Lighting – Connecting a Modern Dimmer to a Two-Wire Junction Box

junction-boxlighting

I just bought two "smart" dimmers to replace some older ones. We have two different ceiling fixtures. The old switches only had two terminals, and both switches were tied together on one of the terminals.

The new dimmers have "hot", "load", "neutral", and "ground". I'm pretty sure we don't have grounded anything in this house (it's old) so I can just ignore that, but I can't figure out what to do with the others.

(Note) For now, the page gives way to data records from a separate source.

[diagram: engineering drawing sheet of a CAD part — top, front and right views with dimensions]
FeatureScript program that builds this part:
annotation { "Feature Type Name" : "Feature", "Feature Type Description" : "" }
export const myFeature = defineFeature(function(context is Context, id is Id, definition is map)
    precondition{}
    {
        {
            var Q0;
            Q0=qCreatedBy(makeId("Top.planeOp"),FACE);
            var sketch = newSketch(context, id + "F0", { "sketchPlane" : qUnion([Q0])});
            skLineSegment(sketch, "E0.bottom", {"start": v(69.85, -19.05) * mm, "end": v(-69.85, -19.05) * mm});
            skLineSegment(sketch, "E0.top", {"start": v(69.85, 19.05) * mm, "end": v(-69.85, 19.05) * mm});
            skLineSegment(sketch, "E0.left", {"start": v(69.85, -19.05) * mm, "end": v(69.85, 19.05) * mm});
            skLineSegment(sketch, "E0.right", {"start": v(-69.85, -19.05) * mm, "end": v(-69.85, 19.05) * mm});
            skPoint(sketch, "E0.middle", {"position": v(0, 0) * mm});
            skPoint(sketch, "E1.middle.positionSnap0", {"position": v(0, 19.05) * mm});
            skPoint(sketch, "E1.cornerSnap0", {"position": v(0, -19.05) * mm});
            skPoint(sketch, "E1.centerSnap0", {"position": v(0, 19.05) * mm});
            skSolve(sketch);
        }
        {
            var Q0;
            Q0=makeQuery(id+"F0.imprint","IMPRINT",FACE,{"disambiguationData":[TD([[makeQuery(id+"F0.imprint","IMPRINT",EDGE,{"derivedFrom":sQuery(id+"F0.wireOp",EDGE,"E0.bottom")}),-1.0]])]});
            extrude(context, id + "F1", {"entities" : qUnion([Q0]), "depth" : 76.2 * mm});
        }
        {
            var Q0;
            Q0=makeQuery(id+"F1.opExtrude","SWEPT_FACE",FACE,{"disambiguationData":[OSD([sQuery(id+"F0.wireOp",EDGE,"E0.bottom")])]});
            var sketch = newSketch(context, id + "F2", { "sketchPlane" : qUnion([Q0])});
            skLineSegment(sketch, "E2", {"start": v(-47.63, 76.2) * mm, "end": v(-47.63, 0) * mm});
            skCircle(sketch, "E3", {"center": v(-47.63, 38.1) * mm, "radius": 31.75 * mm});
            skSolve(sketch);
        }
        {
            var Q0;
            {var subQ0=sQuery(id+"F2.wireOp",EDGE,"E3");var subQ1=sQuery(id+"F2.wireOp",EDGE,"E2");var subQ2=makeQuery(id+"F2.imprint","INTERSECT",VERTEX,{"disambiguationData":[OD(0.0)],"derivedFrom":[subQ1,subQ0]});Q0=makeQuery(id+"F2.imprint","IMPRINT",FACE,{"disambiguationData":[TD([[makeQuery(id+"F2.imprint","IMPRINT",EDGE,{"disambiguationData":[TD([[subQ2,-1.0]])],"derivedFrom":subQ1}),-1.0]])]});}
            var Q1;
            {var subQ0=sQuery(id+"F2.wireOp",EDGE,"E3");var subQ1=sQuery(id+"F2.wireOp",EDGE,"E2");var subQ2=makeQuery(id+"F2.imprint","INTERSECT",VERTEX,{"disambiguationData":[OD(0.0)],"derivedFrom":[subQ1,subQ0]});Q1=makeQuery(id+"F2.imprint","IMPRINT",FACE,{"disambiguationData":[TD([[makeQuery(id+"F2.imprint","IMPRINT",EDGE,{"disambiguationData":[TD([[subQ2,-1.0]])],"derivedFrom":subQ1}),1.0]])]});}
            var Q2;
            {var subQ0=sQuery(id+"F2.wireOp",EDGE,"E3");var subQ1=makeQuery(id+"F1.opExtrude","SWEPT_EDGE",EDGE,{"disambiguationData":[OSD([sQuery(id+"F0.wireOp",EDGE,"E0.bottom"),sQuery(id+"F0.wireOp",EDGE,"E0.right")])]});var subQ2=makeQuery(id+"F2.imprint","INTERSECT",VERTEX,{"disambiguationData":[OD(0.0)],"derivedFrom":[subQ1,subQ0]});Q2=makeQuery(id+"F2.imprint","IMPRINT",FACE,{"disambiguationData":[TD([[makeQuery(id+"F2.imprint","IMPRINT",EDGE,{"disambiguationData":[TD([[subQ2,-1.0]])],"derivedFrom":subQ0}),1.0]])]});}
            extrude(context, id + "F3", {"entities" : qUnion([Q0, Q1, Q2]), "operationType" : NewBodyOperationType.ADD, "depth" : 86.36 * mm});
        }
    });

It also doesn't help that all the wires in the junction box are red.

There are a total of 3 wires in the box, two on the top (presumably one each to each ceiling fixture) and one from the bottom.

How do I connect two dimmers with a total count of 8 terminals to 3 wires, as shown below?

pic of inside of box

Best Answer

Your dimmer is not compatible with your wiring

Your house appears to be wired in late-stage knob-and-tube, with only the hot wires (incoming and outgoing) present in the box and the neutral bypassing it. As a result, you do not have a neutral in the box, which is what your dimmers require to power all the "smart" electronics inside them. You'll either need to use a "smart" dimmer that trickles power through the load, such as the no-neutral version of the Lutron Caseta (and perhaps LUT-MLCs in the fixtures to keep your lightbulbs from glowing or flickering due to that trickle of power), or have the neutral rerouted into the box, which'll require an electrician who's familiar with knob-and-tube stuff.